I got to know a lot of cool people from Madison and also a lot of really great people from the organization. This week was awesome/blessed because it helped me see both that I'm going to be good at this job--both from the software side and the interpersonal side--and that I'm going to like it. There are elements both of teaching and managing that really appeal to me, I'm exited to earn expertise that is specific and concrete (after the flip-floppiness of English) and really useful, and the system is big enough and complex enough and variable enough that I don't anticipate getting complacent. It wasn't maybe a remarkable week, but it was challenging in good ways and affirming.

Nov. 3rd
I'm grateful for Mormons. I was driving aimlessly around the other night looking for dinner (I found a Greek place I went to two nights in a row. Most things I want from life can be found in a styrofoam box with a decent gyro and a good greek salad.) when I saw a golden angel Moroni in the distance. I had no idea there was a temple in central Washington, much less 5 minutes from my hotel. I got to visit last night and it felt in so many ways like coming home. Which I pretend a little to myself like I don't need, which is a crock--smiling faces and mormon haircuts and hand-holding couples and all of those cultural nuances I've become so attuned too, good at reading, and which I feel so impotent without.
And the session/aftermath was really really great too. Something I needed w/out even knowing it.

Nov. 4th
I'm grateful for my house. I didn't know how homesick I would be, but it was *marvelous* coming home. We live in a cozy little attic apartment. It was good to see our downstairs neighbors, good to see James' car, good to see my name on the mail waiting for me, good to see our piles of shoes and our unhung pictures and our funny temporary couch and the office that (see entry for Nov. 1st) James put hours into organizing while I was gone--it's a room again! I do love my house.

Nov. 5th
I'm grateful for my family. I got to talk to Anne this week and Connie and I really love and miss my family.
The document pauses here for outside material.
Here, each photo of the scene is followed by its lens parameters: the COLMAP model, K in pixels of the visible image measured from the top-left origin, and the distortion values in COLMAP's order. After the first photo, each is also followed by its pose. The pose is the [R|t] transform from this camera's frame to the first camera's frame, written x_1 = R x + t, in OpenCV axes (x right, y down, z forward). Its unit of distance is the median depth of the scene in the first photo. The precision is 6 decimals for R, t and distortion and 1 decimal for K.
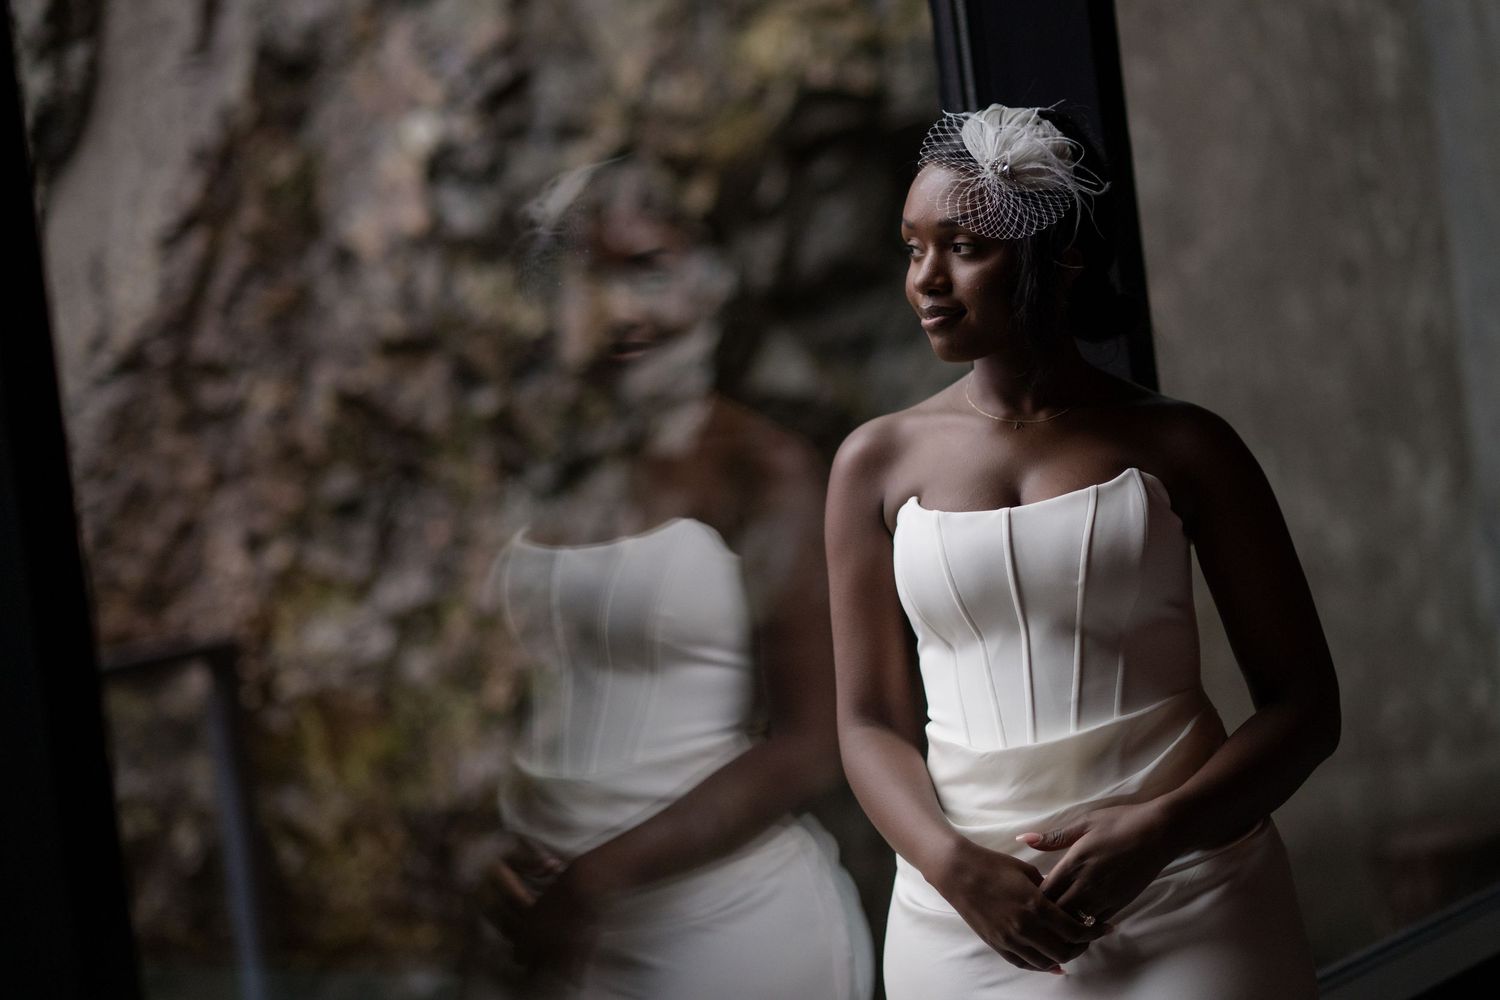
lens RADIAL K [[3759.5, 0, 750.0], [0, 3759.5, 500.0], [0, 0, 1]] dist [-0.014101, 0.037295]
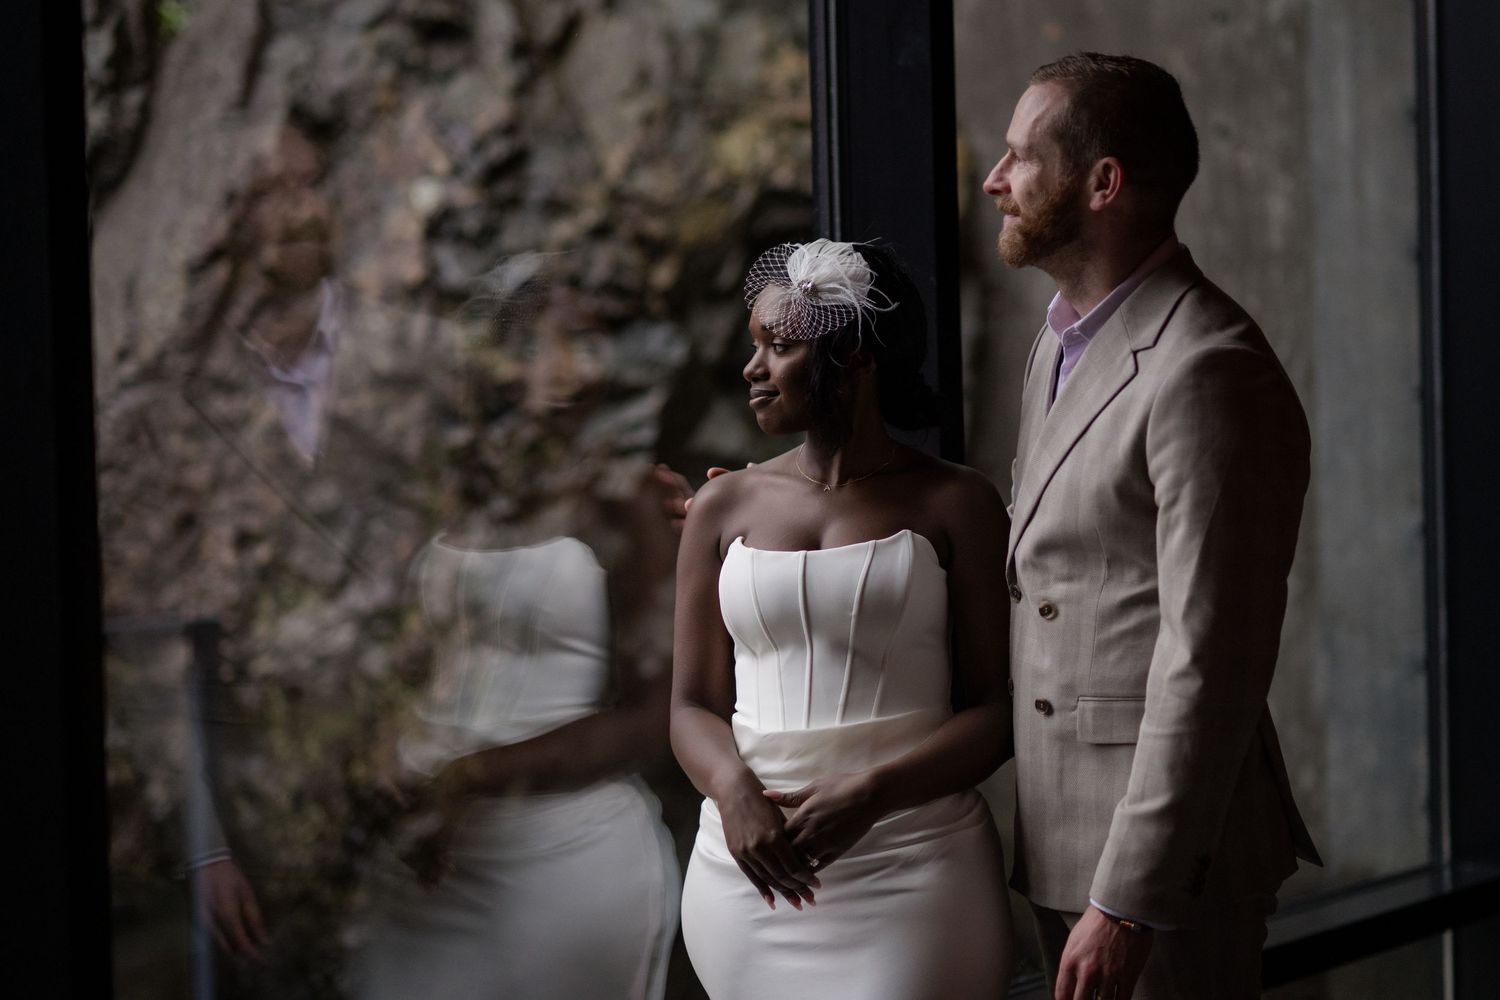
lens RADIAL K [[3759.5, 0, 750.0], [0, 3759.5, 500.0], [0, 0, 1]] dist [-0.014101, 0.037295]
pose [[0.995209, 0.097583, -0.005992, 0.026684], [-0.097675, 0.995062, -0.017613, 0.004547], [0.004244, 0.018114, 0.999827, -0.140494]]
It's like the Mormon homesickness, but moreso: belonging and understanding and shared heritage. I had this vision (and I'm trying to remember what sparked this...) of Rachel with short grey hair (I think I was wondering what shade of grey I'd go and if at some point I'd stop dyeing it and just let it be grey)--Rachel older but still herself which reminded me of a post she wrote once about spending waning years in close proximity to theoretically widowed sisters which filled me with a sense of belonging and continuity and comfort about the way our/my life(lives) are changing.